The burden then shifts to the non-movant to demonstrate the existence of a genuine issue for trial. Matsushita Elec. Indus. Co. v. Zenith Radio Corp., 475 U.S. 574, 586–87, 106 S.Ct. 1348, 89 L.Ed.2d 538 (1986) ; Williams v. Borough of West Chester, Pa., 891 F.2d 458, 460–61 (3d Cir.1989). A non-moving party asserting that a fact is genuinely disputed must support such an assertion by: “(A) citing to particular parts of materials in the record, including depositions, documents, electronically stored information, affidavits or declarations, stipulations ..., admissions, interrogatory answers, or other materials; or (B) showing that the materials cited [by the opposing party] do not establish the absence ... of a genuine dispute....” Fed.R.Civ.P. 56(c)(1).

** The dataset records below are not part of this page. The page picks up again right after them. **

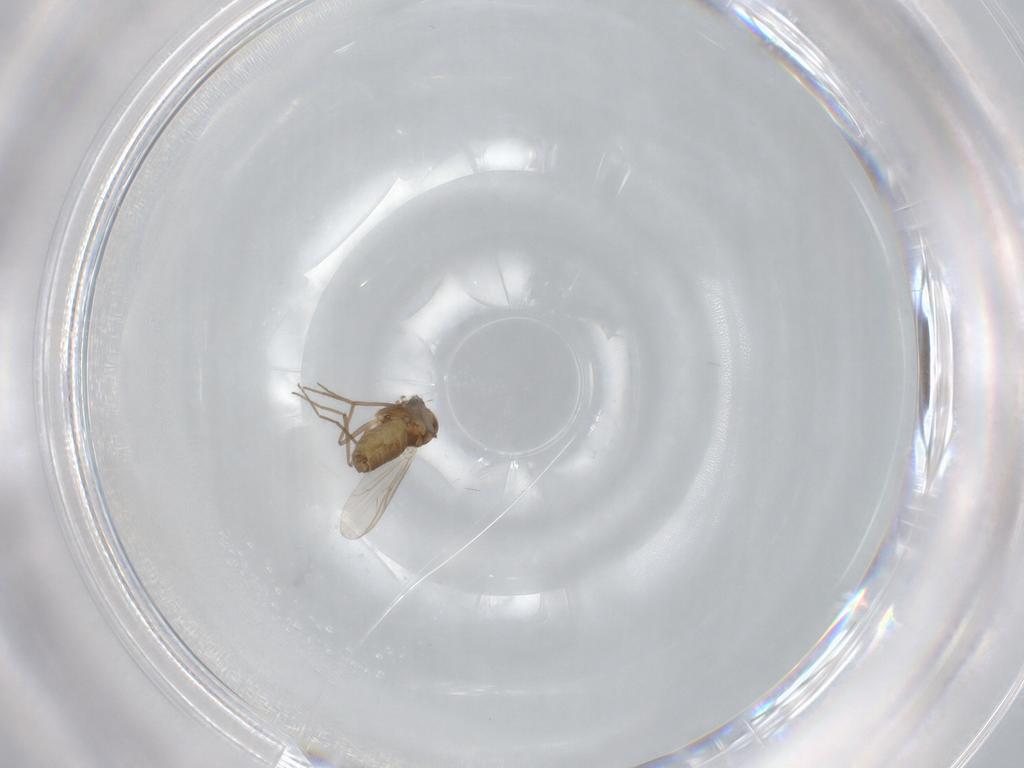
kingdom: Animalia
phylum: Arthropoda
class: Insecta
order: Diptera
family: Chironomidae
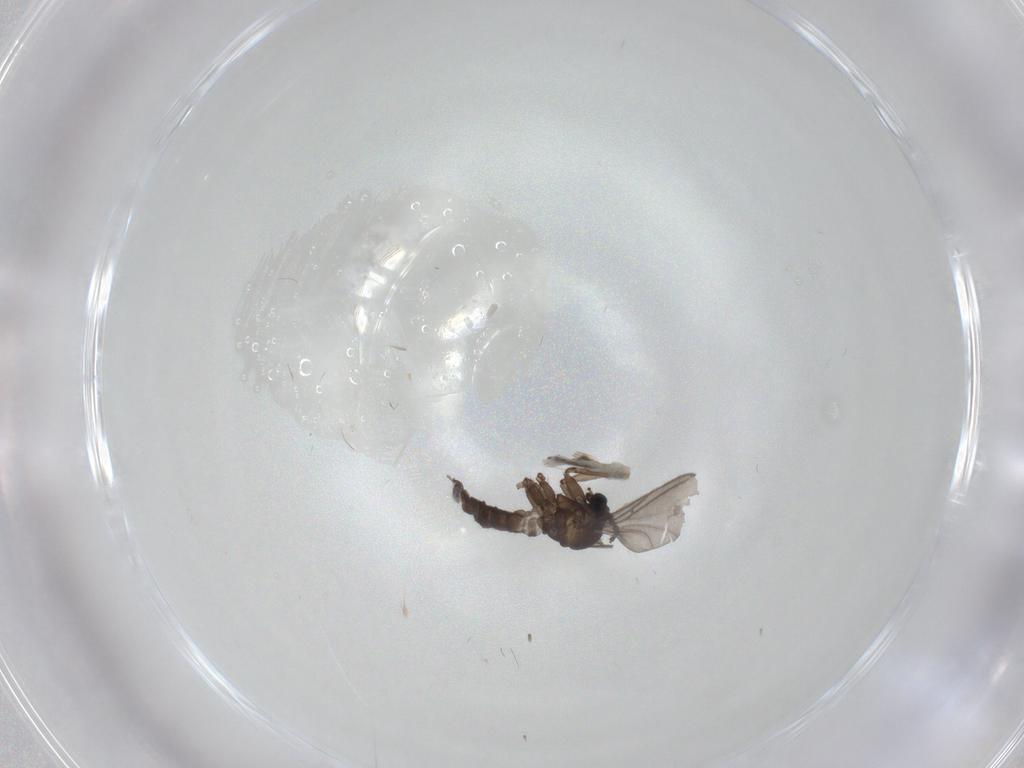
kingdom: Animalia
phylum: Arthropoda
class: Insecta
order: Diptera
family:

When determining whether a genuine issue of material fact exists, the court must view the evidence in the light most favorable to the non-moving party and draw all reasonable inferences in that party's favor. Scott v. Harris, 550 U.S. 372, 380, 127 S.Ct. 1769, 167 L.Ed.2d 686 (2007) ; Wishkin v. Potter, 476 F.3d 180, 184 (3d Cir.2007). A dispute is “genuine” only if the evidence is such that a reasonable jury could return a verdict for the non-moving party. Anderson, 477 U.S. at 247–49, 106 S.Ct. 2505. If the non-moving party fails to make a sufficient showing on an essential element of its case with respect to which it has the burden of proof, the moving party is entitled to judgment as a matter of law. See Celotex Corp., 477 U.S. at 322, 106 S.Ct. 2548.
Federal Rule of Evidence 702 sets out the requirements for expert witness testimony and states:
A witness who is qualified as an expert by knowledge, skill, experience, training, or education may testify in the form of an opinion or otherwise if: (a) the expert's scientific, technical, or other specialized knowledge will help the trier of fact to understand the evidence or to determine a fact in issue; (b) the testimony is based on sufficient facts or data; (c) the testimony is the product of reliable principles and methods; and (d) the expert has reliably applied the principles and methods to the facts of the case.